(Chart comprehension data)
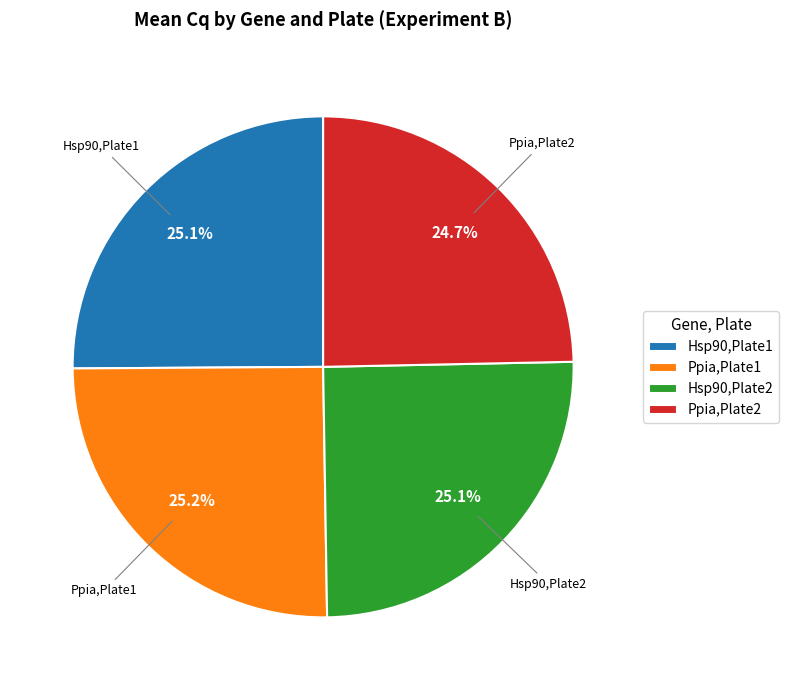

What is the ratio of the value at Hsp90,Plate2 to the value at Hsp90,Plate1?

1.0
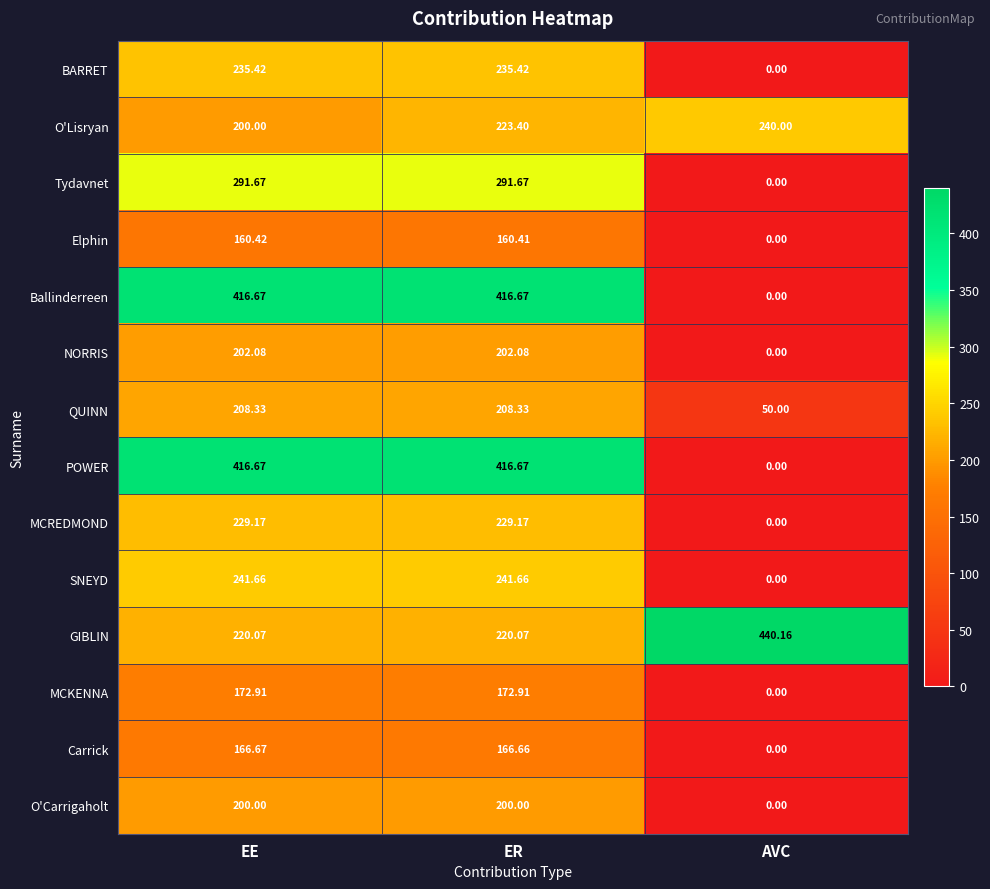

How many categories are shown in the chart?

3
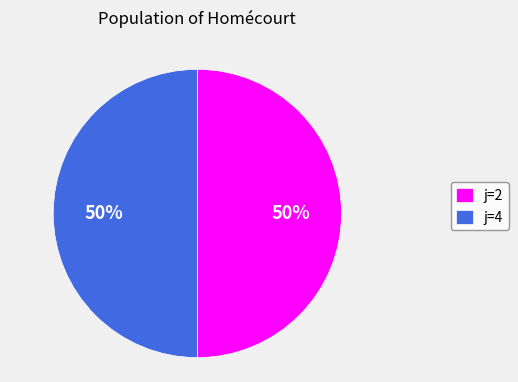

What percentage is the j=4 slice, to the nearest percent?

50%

...

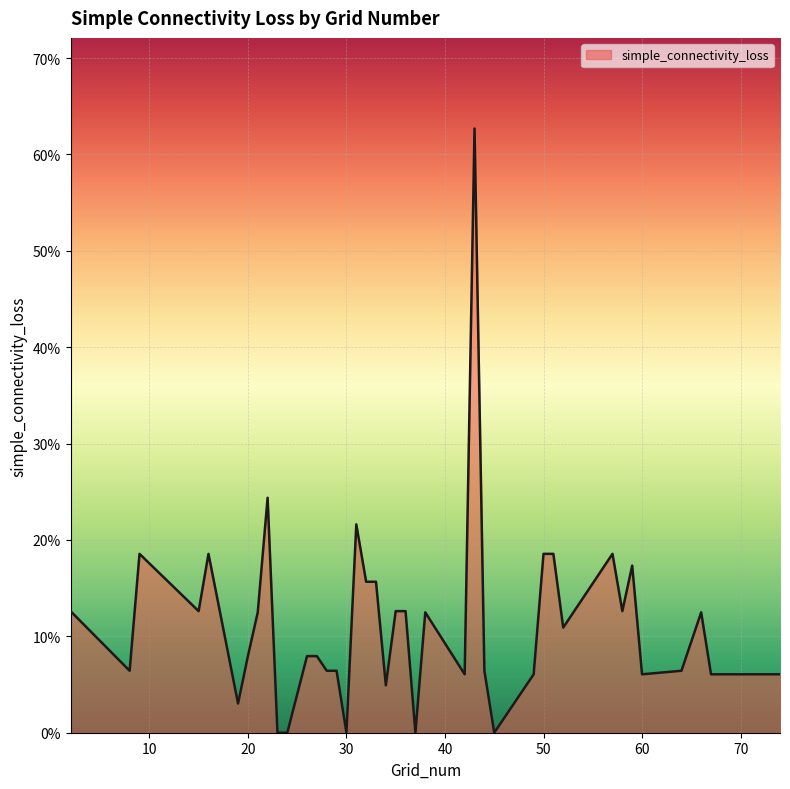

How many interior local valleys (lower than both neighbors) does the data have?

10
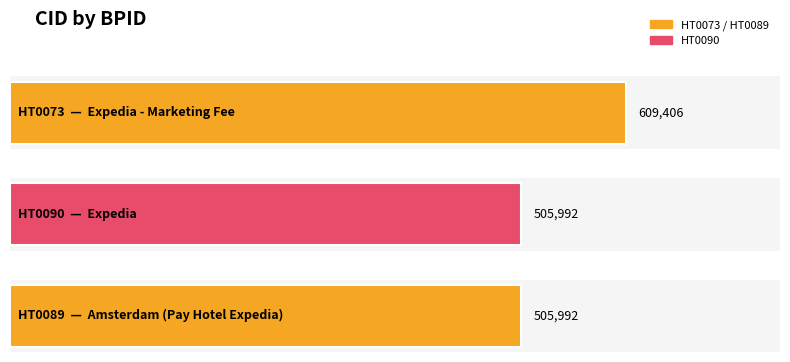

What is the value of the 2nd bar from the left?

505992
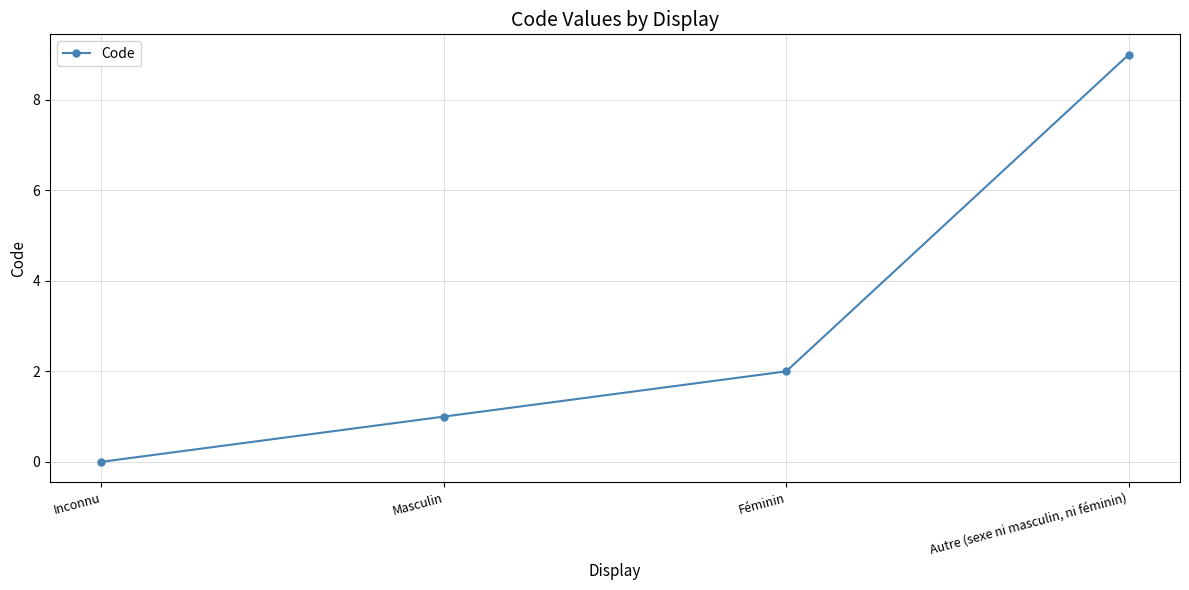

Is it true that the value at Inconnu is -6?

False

WHAT TO PRODUCE:
Reproduce the records verbatim from the line containing "What is the ratio" through the line containing "What percentage is", including both of those lines, and omit the pictures.

TASK SOLUTION:
What is the ratio of the value at Hsp90,Plate2 to the value at Hsp90,Plate1?

1.0

How many categories are shown in the chart?

3

What percentage is the j=4 slice, to the nearest percent?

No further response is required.